Some Good Things That Happened in Philly This Week in Spite of Coronavirus

For starters: cherry blossoms.

coronavirus crisis good news cherry blossoms

We found some actual coronavirus crisis good news. Left: Screenshot from an adorable ukulele engagement song video. | Right: A woman relaxes in a hammock hanging amid cherry trees in Philadelphia during the coronavirus crisis. (AP Photo/Matt Rourke)

There’s been plenty of bad news in Philly (and everywhere) this week, thanks to the coronavirus. So we wanted to look around and see if there were any glimmers of hope. If you see some for yourself or have some good news to share in all of this, shoot us an email.

The Cherry Blossom Trees Have No Idea What the Coronavirus Is

I don’t know if you’ve taken a walk, hike or drive through Fairmount Park and the surrounding area lately. But the cherry blossom trees have bloomed in full force. While most of Philadelphia has stopped in its tracks due to the coronavirus, the cherry blossom trees are like, coronawhaaat?

Just one request: If you decide to head over to the park to take a gander at this beautiful display for yourself, don’t forget to take social distancing very seriously. We don’t want Fairmount Park to suffer the fate of Valley Forge Park.

Nothing Says Hope Like a Ukulele

I have to admit, I’ve never been one to follow Philly Mag’s wedding coverage. I mean, I’m a 45-year-old guy who has been married for close to 20 years. Pretty sure I’m not the target demographic on that one.

But since the arrival of the coronavirus in Philadelphia, I’ve been paying close attention. There are some really beautiful stories out there about how couples are adapting during this crisis. And you’ve just got to love a story about a wedding photographer, his bride-to-be, his daughter, and one very special ukulele engagement song.

Comcast Family Donates Millions to Buy Computers for Philly Students

Many school students in the region are doing distance learning during the coronavirus crisis using computers provided by their schools. Or just, you know, computers they have at home.

But many children in the Philadelphia School District are at an extreme disadvantage. Philly public schools don’t hand out computers.
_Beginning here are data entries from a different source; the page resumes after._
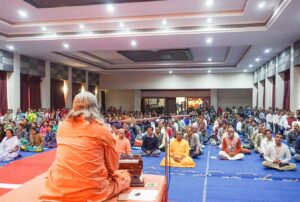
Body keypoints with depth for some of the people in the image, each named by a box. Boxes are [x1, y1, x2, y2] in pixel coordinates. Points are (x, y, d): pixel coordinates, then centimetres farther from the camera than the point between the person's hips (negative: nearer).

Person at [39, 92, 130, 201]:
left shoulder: (62, 126, 7)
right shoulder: (102, 129, -4)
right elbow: (113, 166, 5)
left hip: (57, 190, 5)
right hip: (92, 192, -4)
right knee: (124, 176, 19)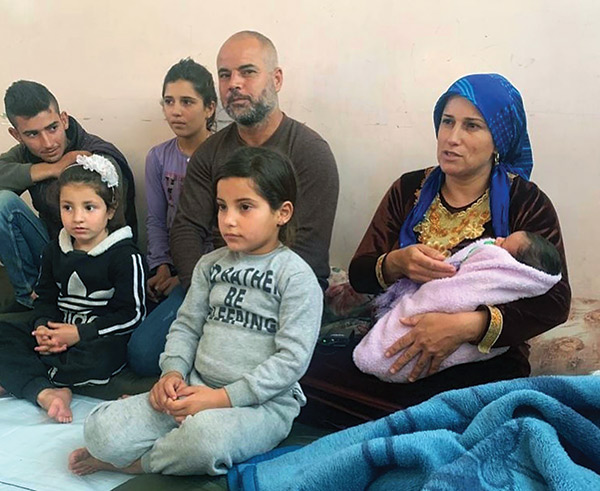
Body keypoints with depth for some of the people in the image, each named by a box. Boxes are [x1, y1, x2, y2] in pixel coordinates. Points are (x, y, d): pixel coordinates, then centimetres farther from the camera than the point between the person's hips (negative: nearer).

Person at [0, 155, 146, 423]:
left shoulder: (124, 255, -9)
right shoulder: (55, 251, 10)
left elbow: (132, 313, -13)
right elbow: (46, 299, 15)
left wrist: (80, 333, -18)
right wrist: (43, 327, -9)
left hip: (103, 337, -6)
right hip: (59, 331, 6)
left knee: (99, 358, -39)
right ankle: (46, 393, -31)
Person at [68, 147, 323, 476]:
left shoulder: (296, 276, -8)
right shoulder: (210, 265, 12)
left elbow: (292, 358, -14)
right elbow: (187, 325, 14)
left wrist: (225, 397, -18)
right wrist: (173, 372, -6)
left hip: (262, 402, -4)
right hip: (195, 389, 5)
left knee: (204, 438, -38)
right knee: (99, 429, -14)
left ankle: (134, 462, -9)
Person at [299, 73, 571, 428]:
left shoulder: (526, 203, -2)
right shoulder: (408, 190, 9)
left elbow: (554, 302, -12)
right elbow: (359, 274, 6)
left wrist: (465, 327, -26)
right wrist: (397, 263, -18)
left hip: (485, 362, -4)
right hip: (396, 346, 4)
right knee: (305, 377, -19)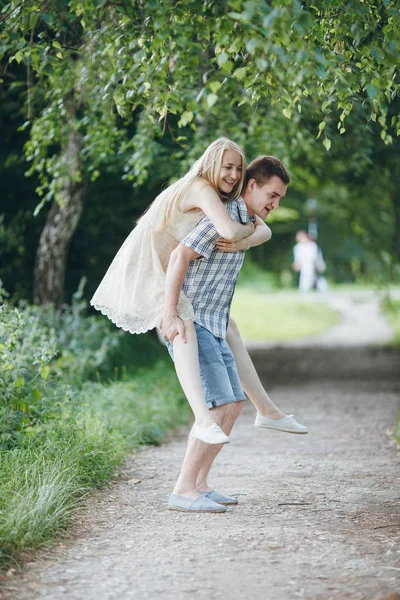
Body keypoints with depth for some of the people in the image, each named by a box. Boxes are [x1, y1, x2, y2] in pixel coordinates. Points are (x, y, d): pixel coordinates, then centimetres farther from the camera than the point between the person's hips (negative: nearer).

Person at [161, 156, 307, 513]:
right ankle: (183, 491, -15)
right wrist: (170, 315, -30)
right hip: (189, 324, -10)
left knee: (234, 404, 9)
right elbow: (180, 256, -24)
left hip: (212, 327, 10)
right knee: (220, 405, -17)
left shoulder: (245, 221, 16)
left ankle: (199, 485, 12)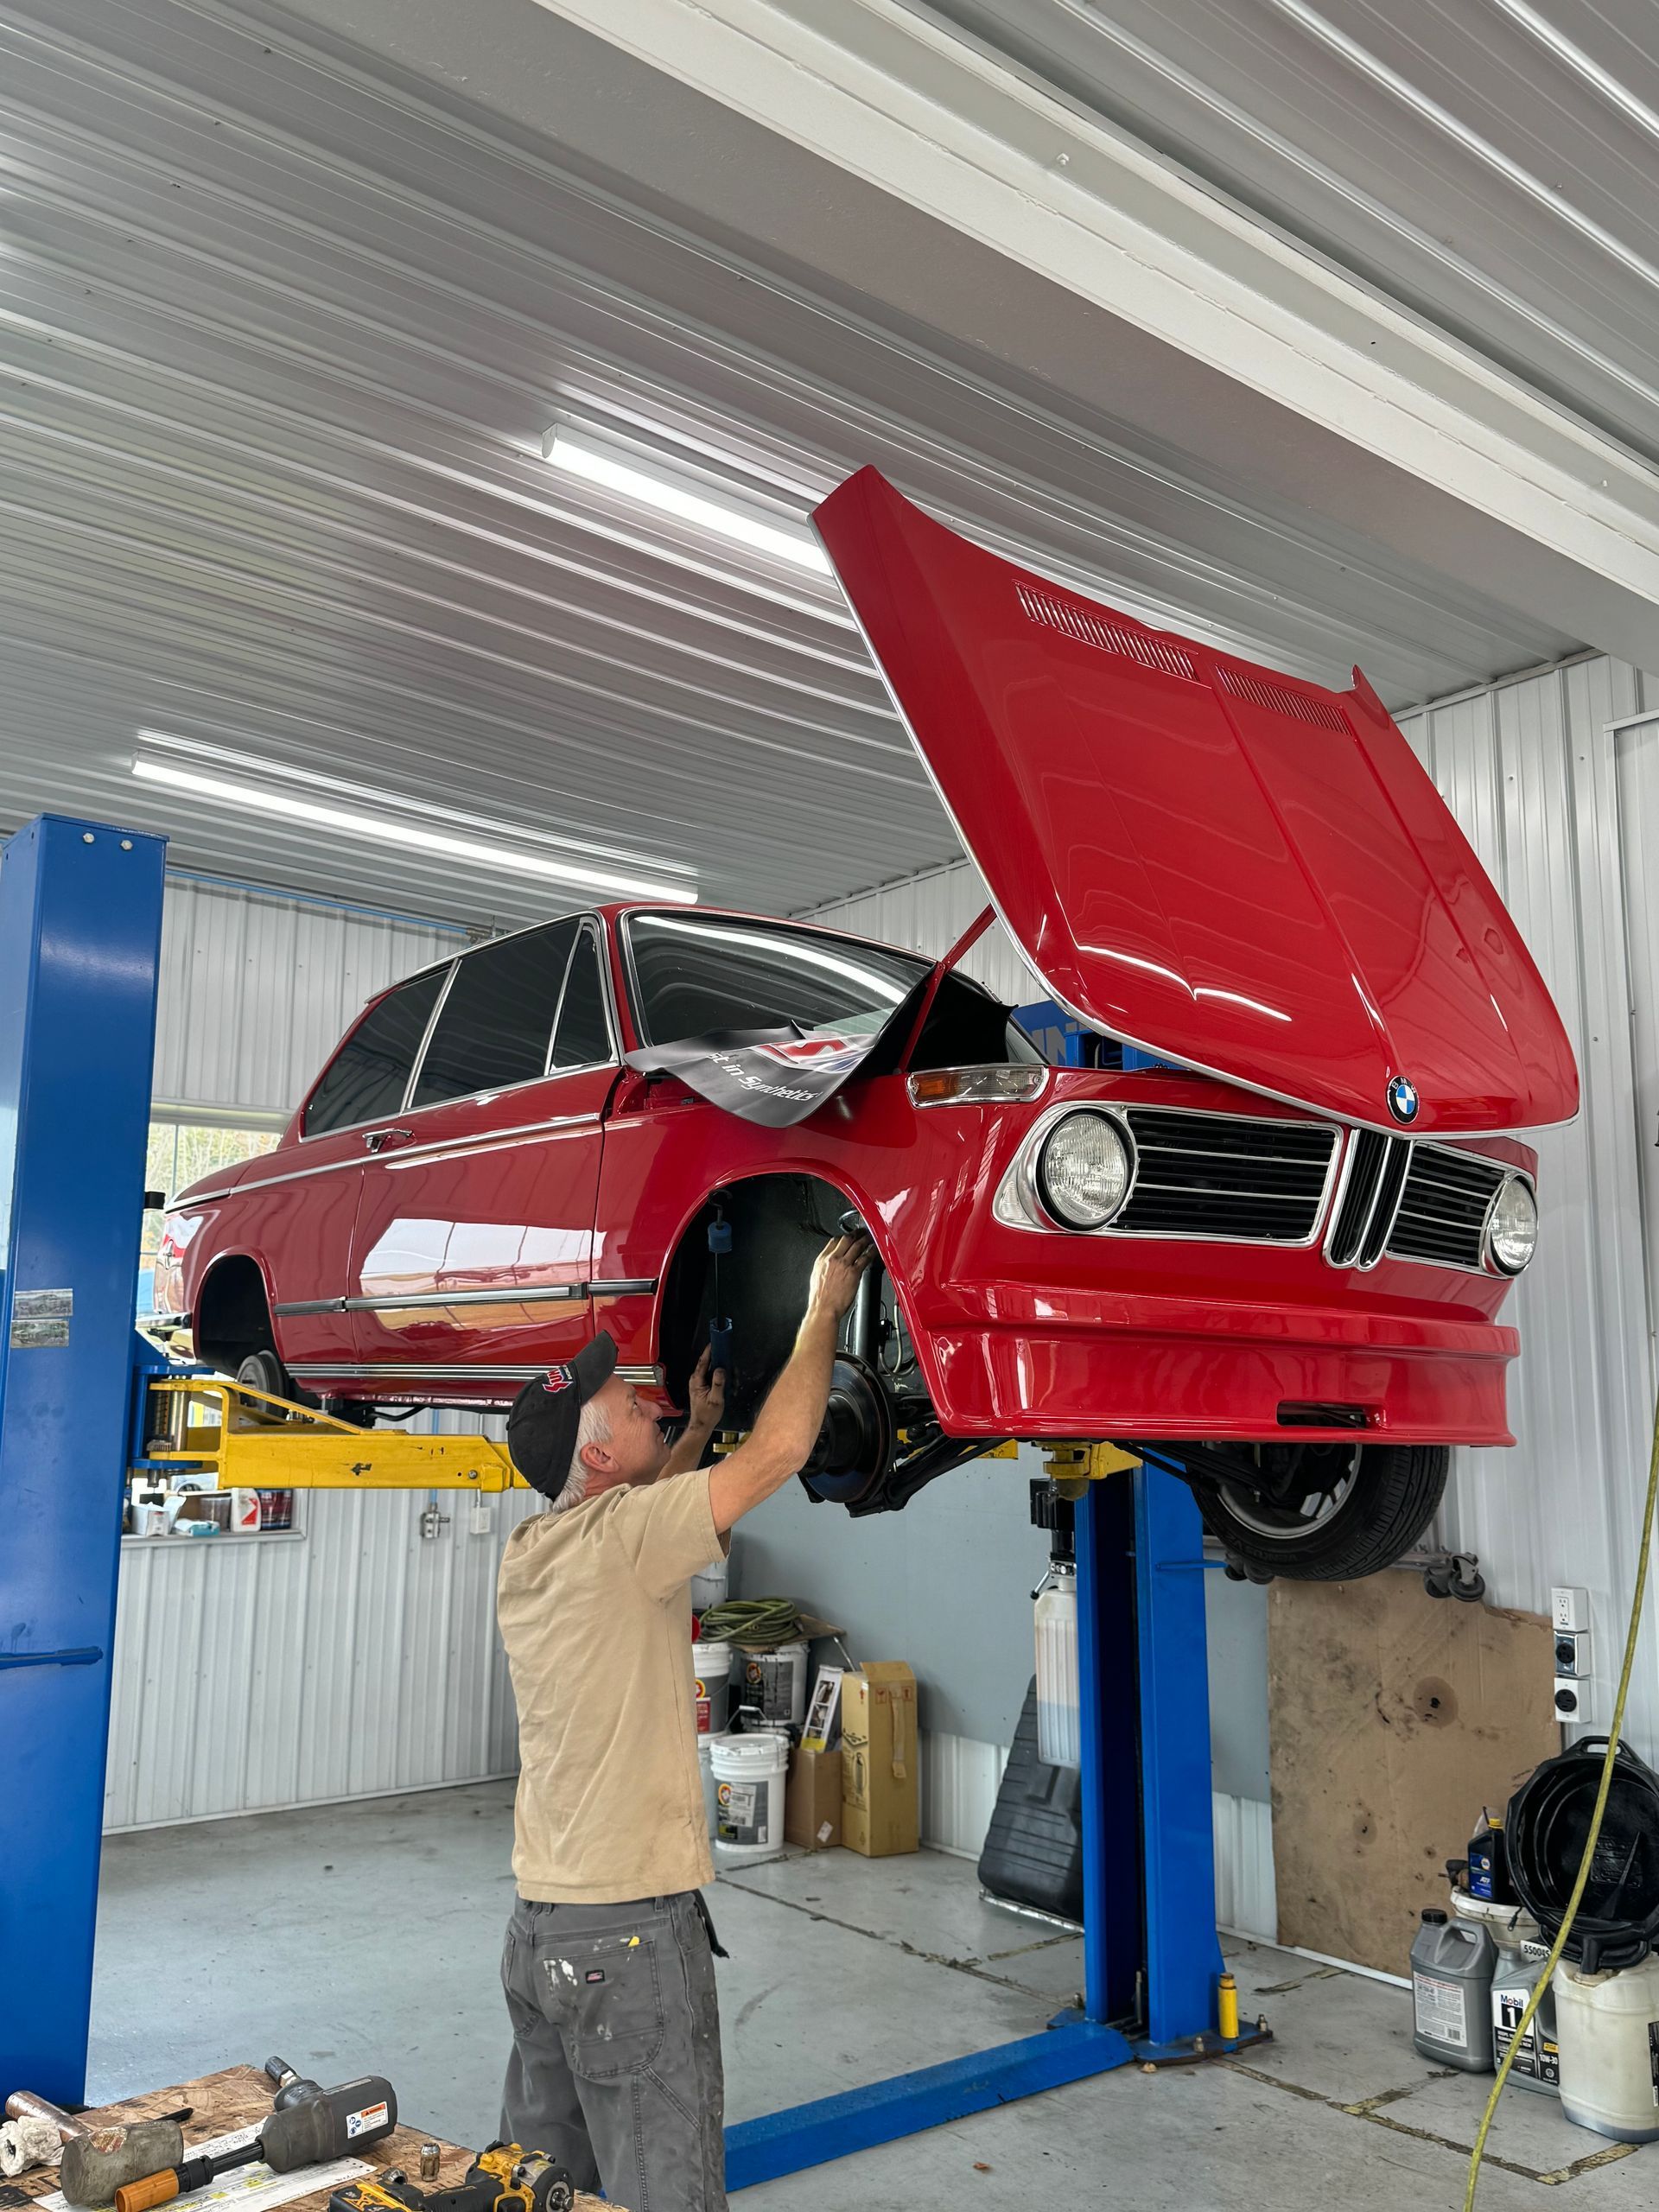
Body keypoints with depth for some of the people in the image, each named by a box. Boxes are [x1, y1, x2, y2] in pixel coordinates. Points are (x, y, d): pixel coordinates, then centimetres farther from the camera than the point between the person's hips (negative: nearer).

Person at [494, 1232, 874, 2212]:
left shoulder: (532, 1552, 5)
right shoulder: (615, 1540, -19)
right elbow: (781, 1451, -19)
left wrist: (696, 1430, 19)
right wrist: (826, 1305, -8)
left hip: (542, 1927, 9)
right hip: (632, 1936, -9)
And many households in the district don’t have the same kind of computer access that some other households have.

In an attempt to bridge that gap, Comcast CEO Brian Roberts and his family just donated $5 million to buy computers for students in the district.

“We’re living in an unprecedented time and COVID-19 is presenting our society with new challenges every day,” said Roberts and his wife in a statement. “When we heard that many Philadelphia students weren’t going to be able to learn from home without laptops, we quickly decided we wanted to help and provide these teachers, parents and students with the technology they need to begin learning online within just a few weeks. In good times or bad, now all of our Philadelphia students will have access to technology to help them succeed.”

Comcast is also offering free Internet to low-income households in light of the coronavirus crisis. For details on that, click here.

This is one of many, many examples of corporate, philanthropic and individual generosity that we’ve heard about this week. Keep them coming.